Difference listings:

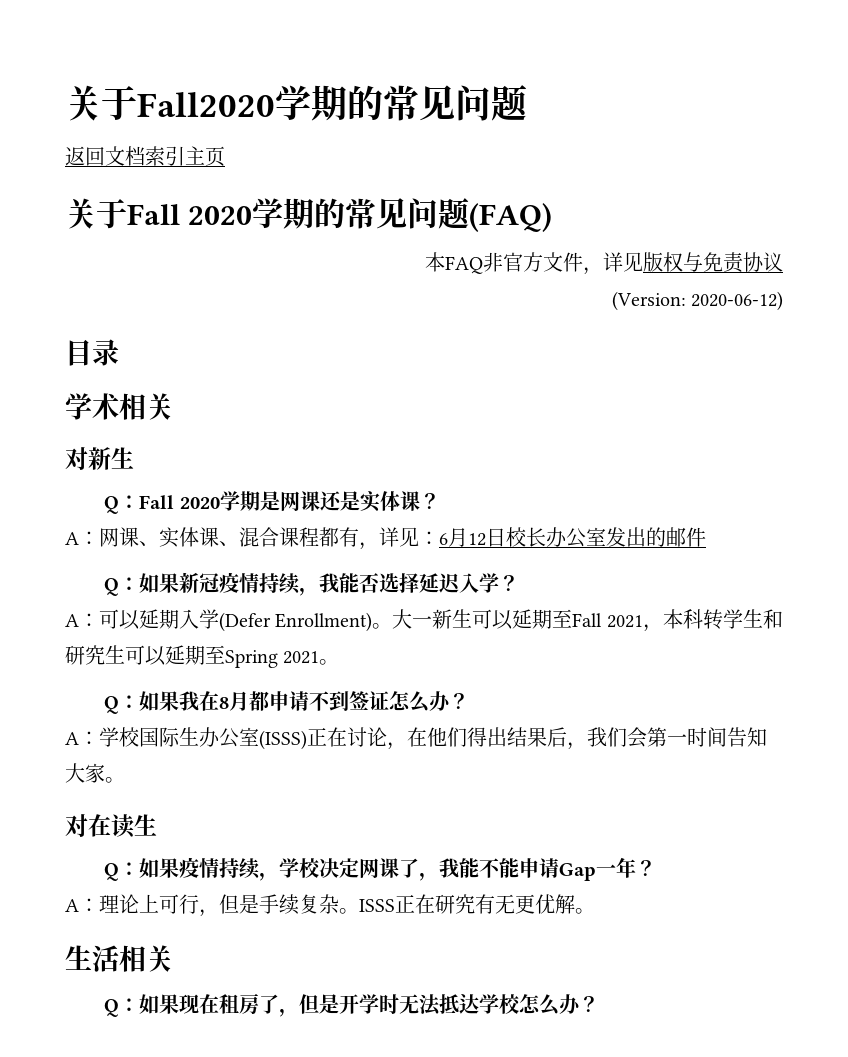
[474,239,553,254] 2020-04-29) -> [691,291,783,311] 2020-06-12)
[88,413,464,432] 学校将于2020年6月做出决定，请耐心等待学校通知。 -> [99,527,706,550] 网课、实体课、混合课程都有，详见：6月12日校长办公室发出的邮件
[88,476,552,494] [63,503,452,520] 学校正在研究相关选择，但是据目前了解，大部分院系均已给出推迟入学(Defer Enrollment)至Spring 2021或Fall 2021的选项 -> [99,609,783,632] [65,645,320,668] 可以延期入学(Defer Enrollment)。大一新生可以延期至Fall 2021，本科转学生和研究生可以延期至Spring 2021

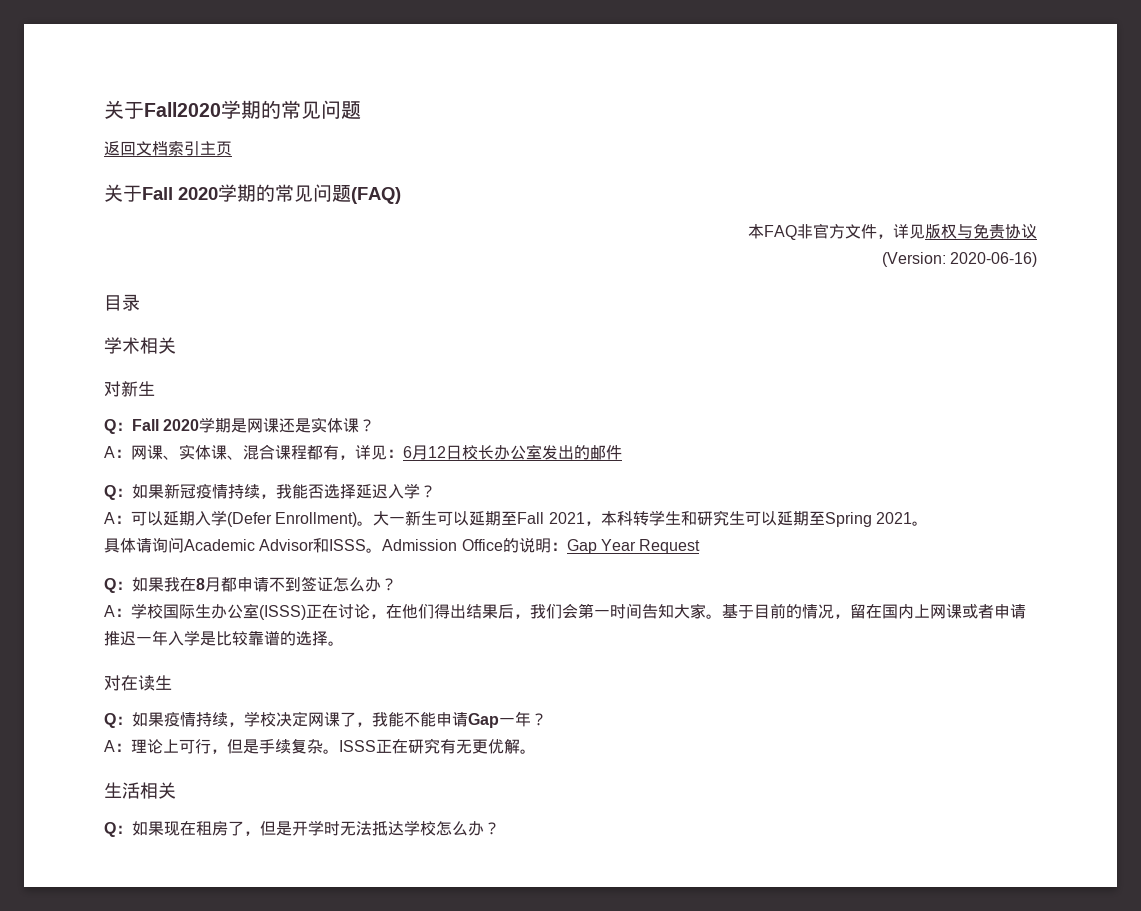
[691,291,783,311] 2020-06-12) -> [950,252,1037,267] 2020-06-16)
(340, 662) none -> [104,537,701,554] // 具体请询问Academic Advisor和ISSS。Admission Office的说明：Gap Year Request
(125, 780) none -> [722,603,1026,619] [104,630,344,646] 基于目前的情况，留在国内上网课或者申请推迟一年入学是比较靠谱的选择。

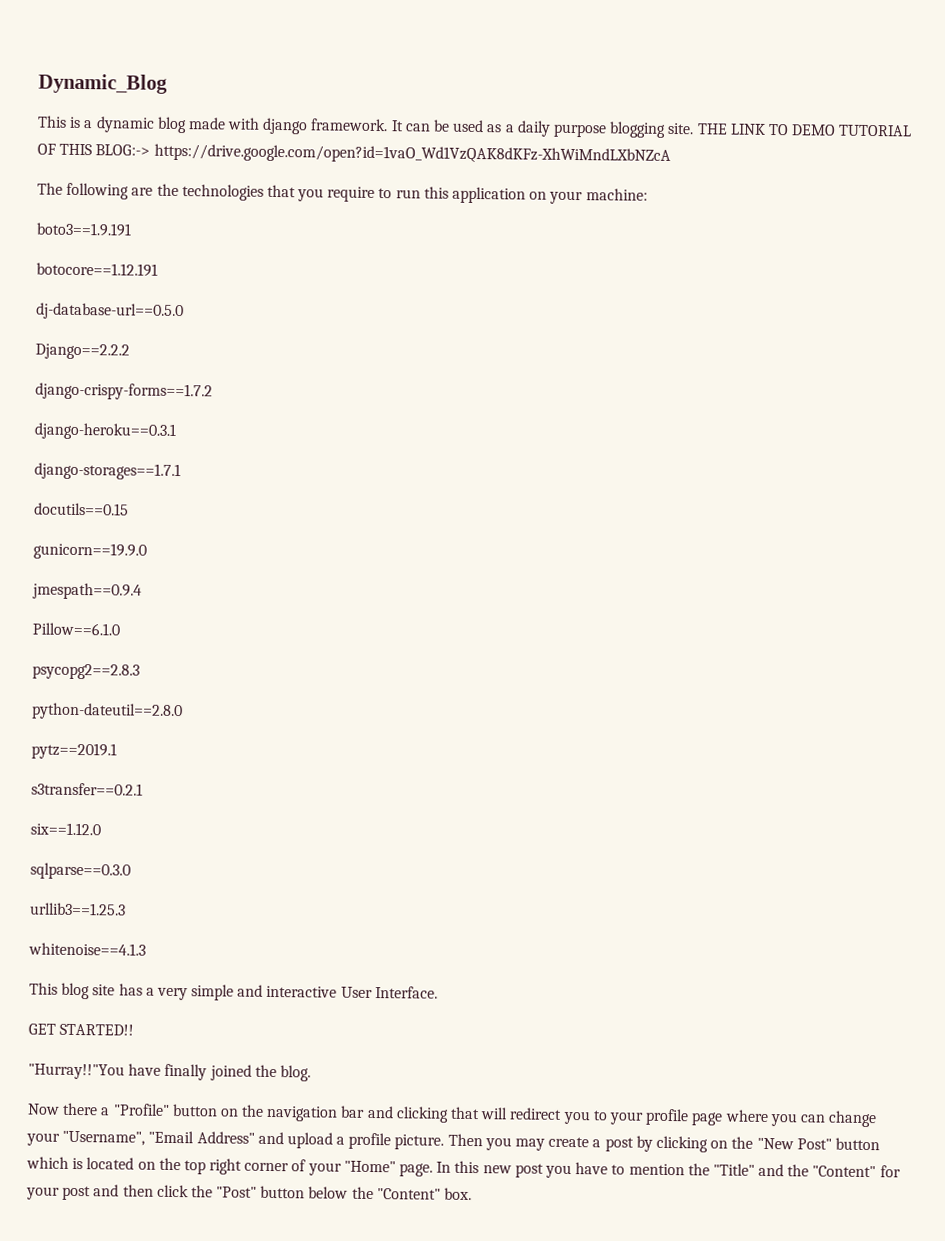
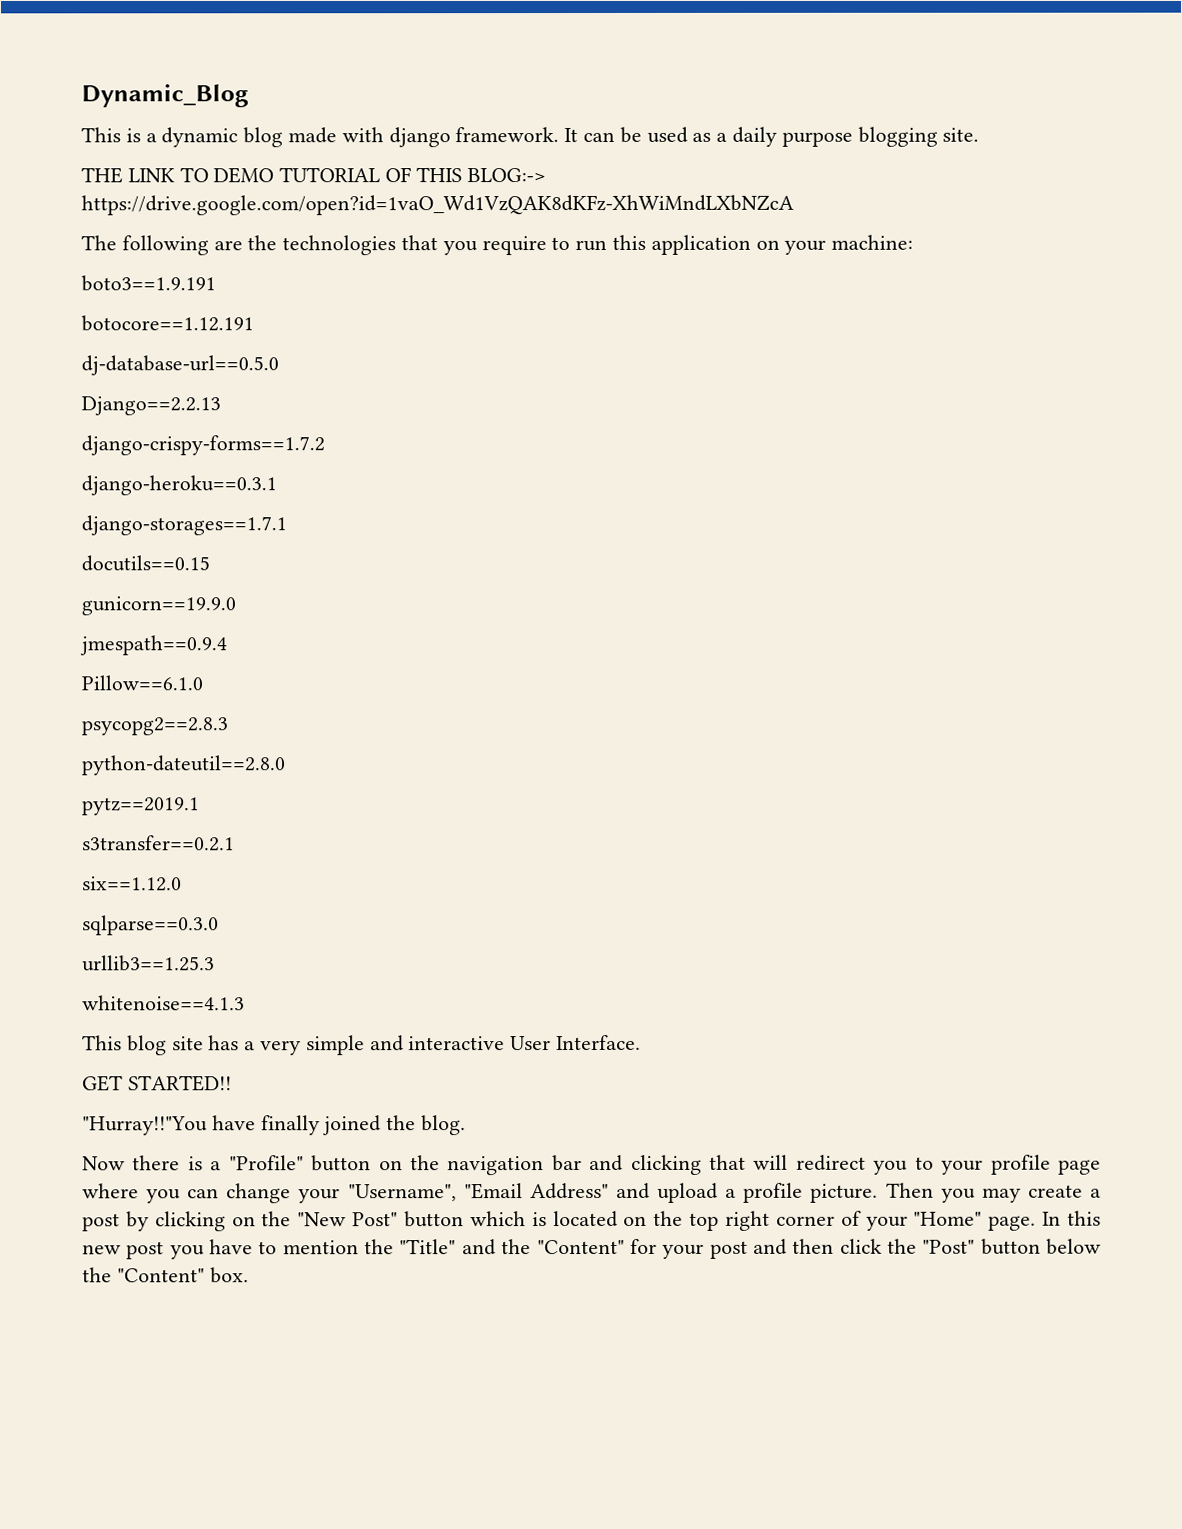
(695, 128) none -> (980, 134) //
[35,343,130,360] Django==2.2.2 -> [81,396,221,416] Django==2.2.13
(99, 1109) none -> [187,1156,203,1171] is

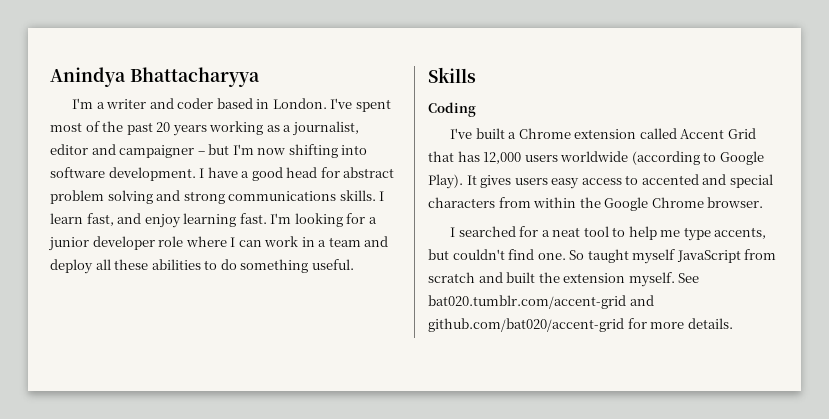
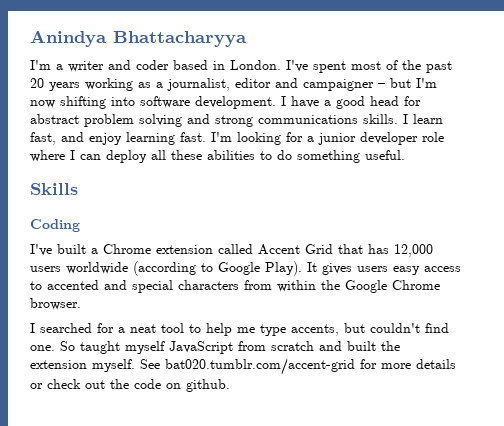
[264,236,389,247] work in a team and -> (101, 157) none
[629,295,654,306] [428,318,733,332] and github.com/bat020/accent-grid for more details. -> [360,359,456,369] [30,379,230,392] for more details or check out the code on github.

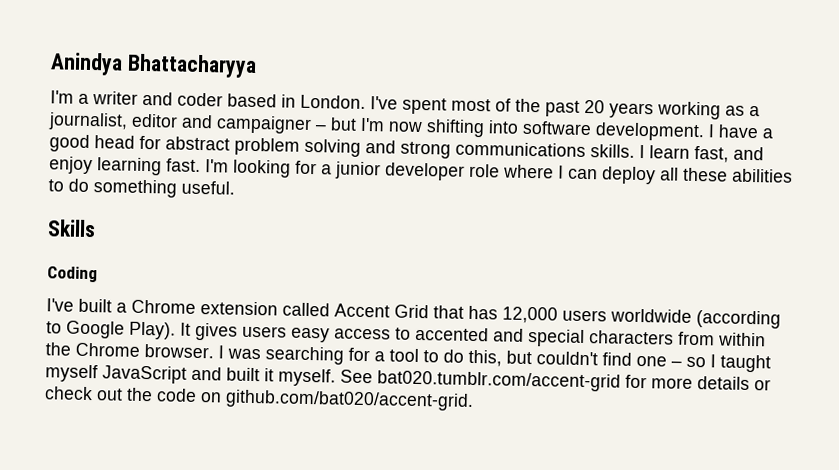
[345,280,387,293] Google -> (71, 349) none
[30,323,156,333] // I searched for a neat -> [218,345,385,365] I was searching for a
[206,323,449,336] [30,341,400,354] [30,360,87,369] help me type accents, but couldn't find one. So taught myself JavaScript from scratch and built the extension -> [443,349,771,373] [45,364,274,384] do this, but couldn't find one – so I taught myself JavaScript and built it
[186,379,230,392] github. -> [225,389,474,411] github.com/bat020/accent-grid.

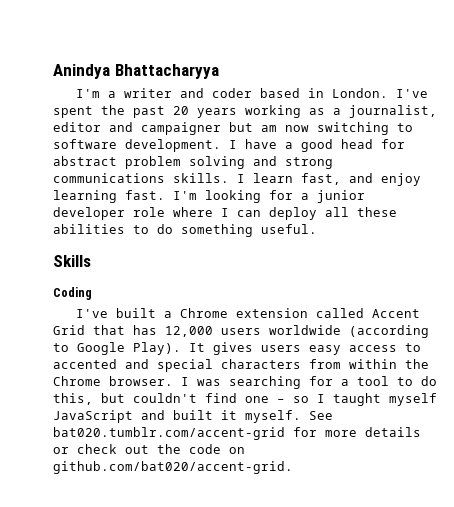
[451,98,511,112] most of -> (93, 112) none
[315,117,519,138] – but I'm now shifting into -> [229,122,413,135] but am now switching to

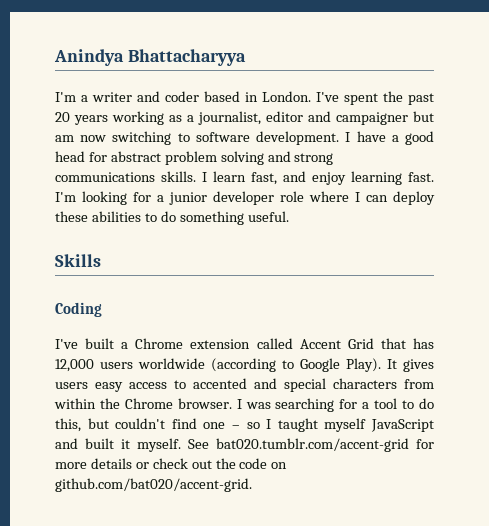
[325,207,349,217] all -> (435, 198) none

■ **Exercise**: Set the pictures aside and retype exactly the lines above from the line with "[88,413,464,432] 学校将于2020年6月做出决定，请耐心等待学校通知。 ->" to the line with "[691,291,783,311] 2020-06-12) ->", both included, adding no others.

■ **Result of the exercise**:
[88,413,464,432] 学校将于2020年6月做出决定，请耐心等待学校通知。 -> [99,527,706,550] 网课、实体课、混合课程都有，详见：6月12日校长办公室发出的邮件
[88,476,552,494] [63,503,452,520] 学校正在研究相关选择，但是据目前了解，大部分院系均已给出推迟入学(Defer Enrollment)至Spring 2021或Fall 2021的选项 -> [99,609,783,632] [65,645,320,668] 可以延期入学(Defer Enrollment)。大一新生可以延期至Fall 2021，本科转学生和研究生可以延期至Spring 2021

[691,291,783,311] 2020-06-12) -> [950,252,1037,267] 2020-06-16)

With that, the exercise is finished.